A Miscarriage of History: The Case of Adria K. Lawrence’s Imperial Rule and the Politics of Nationalism: Anti-Colonial Protest in the French Empire

Mohamed Dellal

Volume 16 Issue 3

Global Journal of Human-Social Science

The writing of history, as always, has been subject to biases, most of the time from those who call the shots, but sometimes from factors so insidious that it is very difficult to isolate them. Books of history written by approved authorities as well as by independent ones, are replete with such examples I do not have space for in this work. I need, however, to draw a line between deliberately sidestepped factors and those that, for one reason or another, have been omitted. My concern in this paper is to highlight the factors that, willingly or not, are overlooked by the author of the book under focus for what I think are ideologically motivated reasons.
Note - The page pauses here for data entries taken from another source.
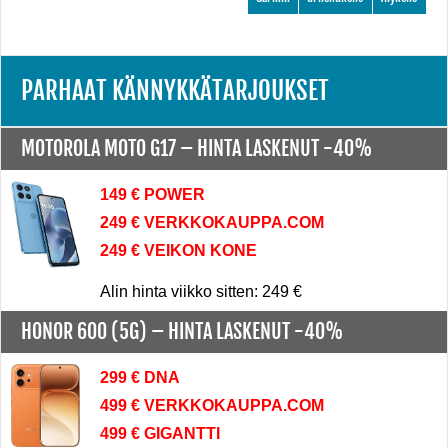
PARHAAT KÄNNYKKÄTARJOUKSET
MOTOROLA MOTO G17 –
HINTA LASKENUT -40%
149 € POWER
249 € VERKKOKAUPPA.COM
249 € VEIKON KONE
Alin hinta viikko sitten: 249 €
HONOR 600 (5G) –
HINTA LASKENUT -40%
299 € DNA
499 € VERKKOKAUPPA.COM
499 € GIGANTTI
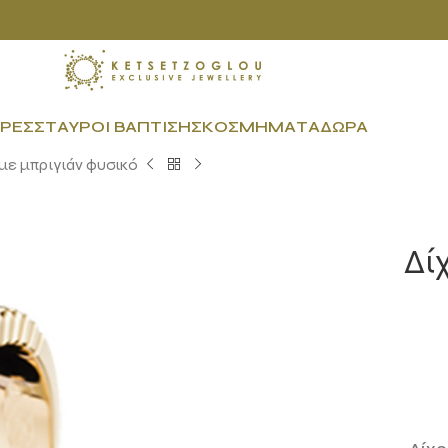
ΡΕΣ
ΣΤΑΥΡΟΊ ΒΆΠΤΙΣΗΣ
ΚΟΣΜΉΜΑΤΑ
ΔΏΡΑ
με μπριγιάν φυσικό
Δί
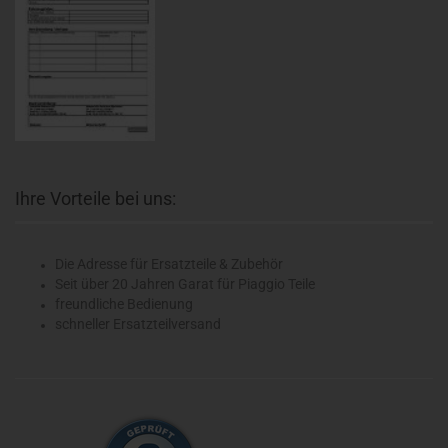
Ihre Vorteile bei uns:
Die Adresse für Ersatzteile & Zubehör
Seit über 20 Jahren Garat für Piaggio Teile
freundliche Bedienung
schneller Ersatzteilversand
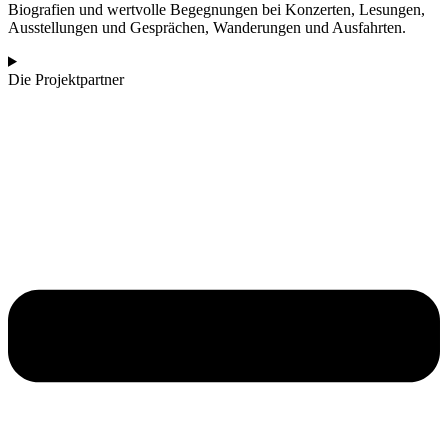
Biografien und wertvolle Begegnungen bei Konzerten, Lesungen,
Ausstellungen und Gesprächen, Wanderungen und Ausfahrten.
Die Projektpartner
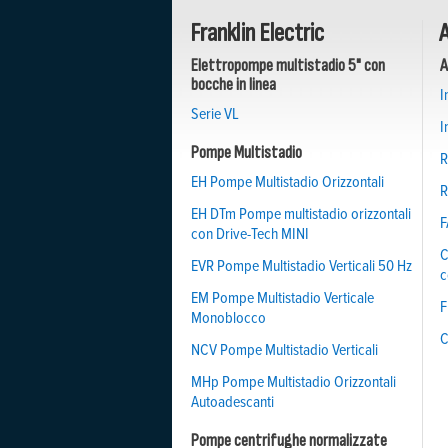
Franklin Electric
A
Elettropompe multistadio 5" con
A
bocche in linea
I
Serie VL
I
Pompe Multistadio
R
EH Pompe Multistadio Orizzontali
R
EH DTm Pompe multistadio orizzontali
F
con Drive-Tech MINI
C
EVR Pompe Multistadio Verticali 50 Hz
c
EM Pompe Multistadio Verticale
F
Monoblocco
C
NCV Pompe Multistadio Verticali
MHp Pompe Multistadio Orizzontali
Autoadescanti
Pompe centrifughe normalizzate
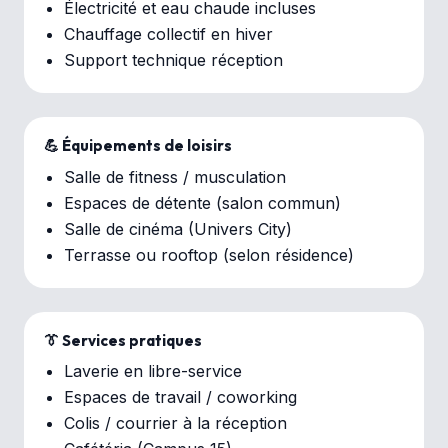
Électricité et eau chaude incluses
Chauffage collectif en hiver
Support technique réception
💪 Équipements de loisirs
Salle de fitness / musculation
Espaces de détente (salon commun)
Salle de cinéma (Univers City)
Terrasse ou rooftop (selon résidence)
👔 Services pratiques
Laverie en libre-service
Espaces de travail / coworking
Colis / courrier à la réception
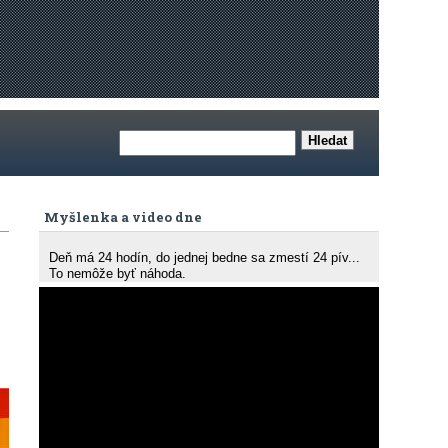
Myšlenka a video dne
Deň má 24 hodín, do jednej bedne sa zmestí 24 pív...
To nemôže byť náhoda.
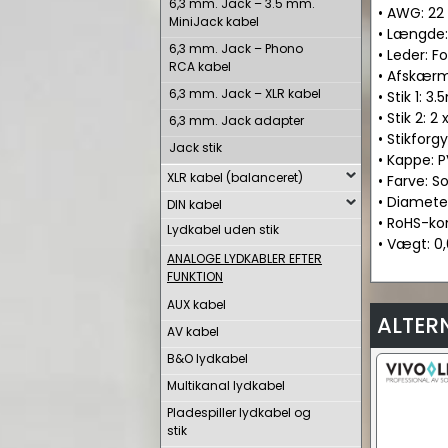
6,3 mm. Jack – 3.5 mm.
• AWG: 22
MiniJack kabel
• Længde:
6,3 mm. Jack – Phono
• Leder: F
RCA kabel
• Afskærm
6,3 mm. Jack – XLR kabel
• Stik 1: 3
• Stik 2: 2
6,3 mm. Jack adapter
• Stikforg
Jack stik
• Kappe: 
XLR kabel (balanceret)
• Farve: So
• Diamete
DIN kabel
• RoHS-ko
Lydkabel uden stik
• Vægt: 0
ANALOGE LYDKABLER EFTER
FUNKTION
AUX kabel
ALTER
AV kabel
B&O lydkabel
Multikanal lydkabel
Pladespiller lydkabel og
stik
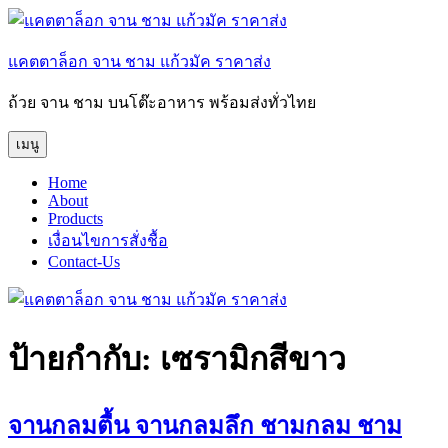
ข้าม
ไป
แคตตาล็อก จาน ชาม แก้วมัค ราคาส่ง
ยัง
บทความ
ถ้วย จาน ชาม บนโต๊ะอาหาร พร้อมส่งทั่วไทย
เมนู
Home
About
Products
เงื่อนไขการสั่งชื้อ
Contact-Us
ป้ายกำกับ:
เซรามิกสีขาว
จานกลมตื้น จานกลมลึก ชามกลม ชาม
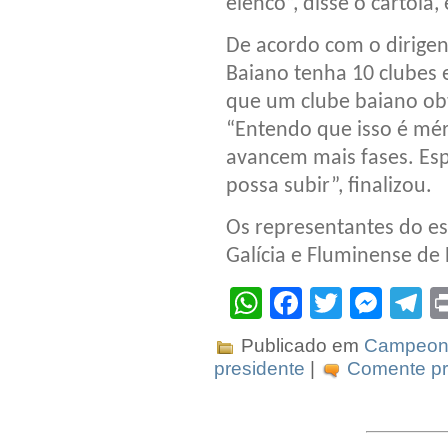
elenco”, disse o cartola,
De acordo com o dirige
Baiano tenha 10 clubes
que um clube baiano ob
“Entendo que isso é mér
avancem mais fases. Esp
possa subir”, finalizou.
Os representantes do es
Galícia e Fluminense de 
WhatsApp
Facebook
Twitter
Mes
T
Publicado em
Campeona
presidente
|
Comente pri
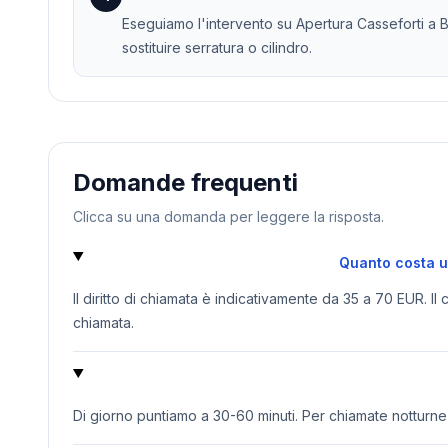
Eseguiamo l'intervento su Apertura Casseforti a 
sostituire serratura o cilindro.
Domande frequenti
Clicca su una domanda per leggere la risposta.
Quanto costa u
Il diritto di chiamata è indicativamente da 35 a 70 EUR. Il
chiamata.
Di giorno puntiamo a 30-60 minuti. Per chiamate notturne o 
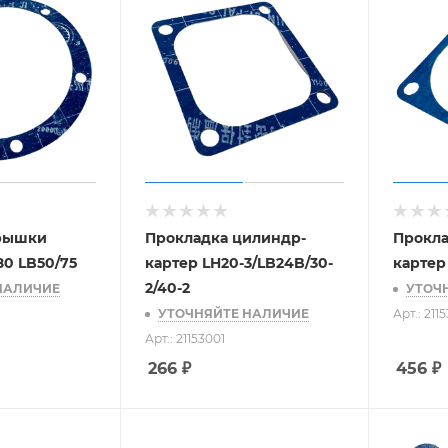
рышки
Прокладка цилиндр-
Прокла
0 LB50/75
картер LH20-3/LB24B/30-
картер
2/40-2
НАЛИЧИЕ
УТОЧ
УТОЧНЯЙТЕ НАЛИЧИЕ
Арт.: 211
Арт.: 21153001
266
₽
456
₽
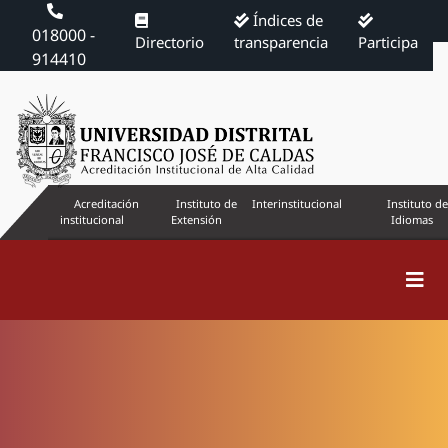
Índices de
018000 -
Directorio
transparencia
Participa
914410
Acreditación
Instituto de
Interinstitucional
Instituto de
institucional
Extensión
Idiomas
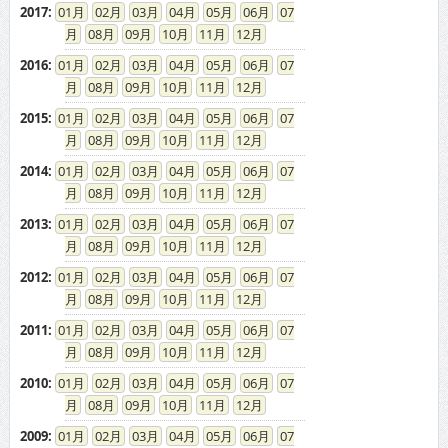
2017
:
01
02
03
04
05
06
07
08
09
10
11
12
2016
:
01
02
03
04
05
06
07
08
09
10
11
12
2015
:
01
02
03
04
05
06
07
08
09
10
11
12
2014
:
01
02
03
04
05
06
07
08
09
10
11
12
2013
:
01
02
03
04
05
06
07
08
09
10
11
12
2012
:
01
02
03
04
05
06
07
08
09
10
11
12
2011
:
01
02
03
04
05
06
07
08
09
10
11
12
2010
:
01
02
03
04
05
06
07
08
09
10
11
12
2009
:
01
02
03
04
05
06
07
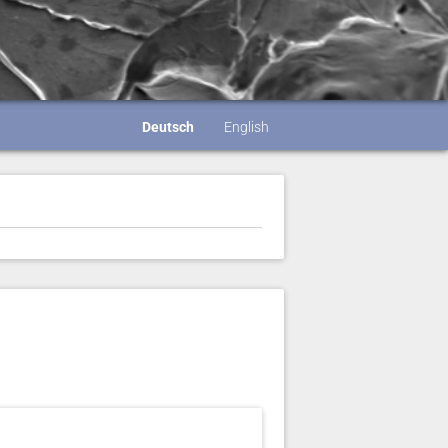
Deutsch
English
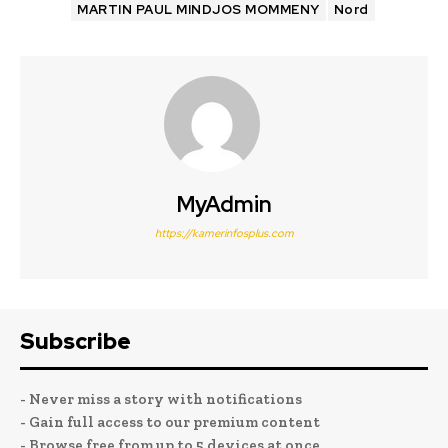
MARTIN PAUL MINDJOS MOMMENY
Nord
MyAdmin
https://kamerinfosplus.com
Subscribe
- Never miss a story with notifications
- Gain full access to our premium content
- Browse free from up to 5 devices at once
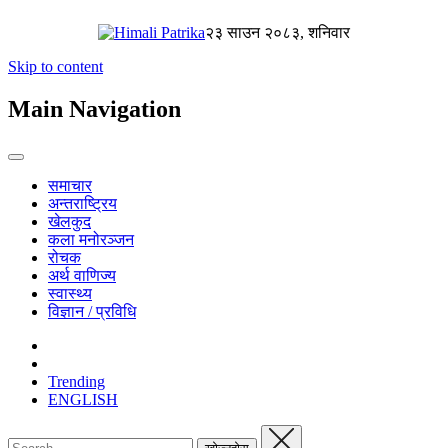
२३ साउन २०८३, शनिवार
Skip to content
Main Navigation
समाचार
अन्तराष्ट्रिय
खेलकुद
कला मनोरञ्जन
रोचक
अर्थ वाणिज्य
स्वास्थ्य
विज्ञान / प्रविधि
Trending
ENGLISH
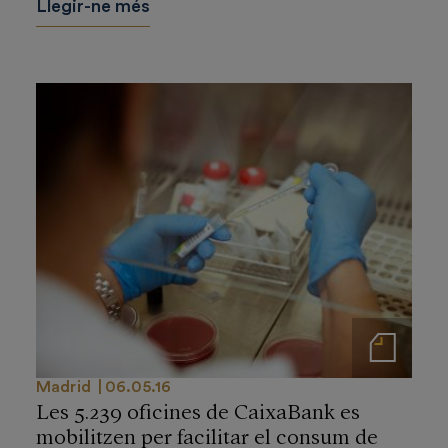
Llegir-ne més
Notas de prensa
Madrid
06.05.16
Les 5.239 oficines de CaixaBank es
mobilitzen per facilitar el consum de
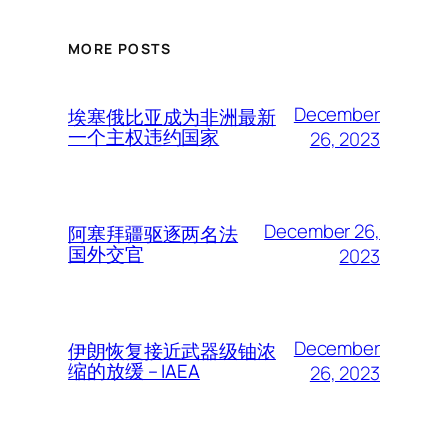
MORE POSTS
December
埃塞俄比亚成为非洲最新
一个主权违约国家
26, 2023
December 26,
阿塞拜疆驱逐两名法
国外交官
2023
December
伊朗恢复接近武器级铀浓
缩的放缓 – IAEA
26, 2023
Pragmatists (Donald Davidson 2001b; 2004; Richard Rorty 1979;1982; Willard Van Quine 1969;1990) and language philosophers (Gontard 1981), indeed, speak of a cultural phenomenon, a driving force among intellectuals, constituted by popular ideas (opinions and thoughts or ethical norms) which, quite often act as doxatic1 factors that either favor alignment behind them or condemn dissident voices. It is, therefore, a major concern of this paper to show that Lawrence, the author has fallen victim of such a phenomenon by truncating chunks of vital historical information of the colonies she has studied, and more particularly the Moroccan one.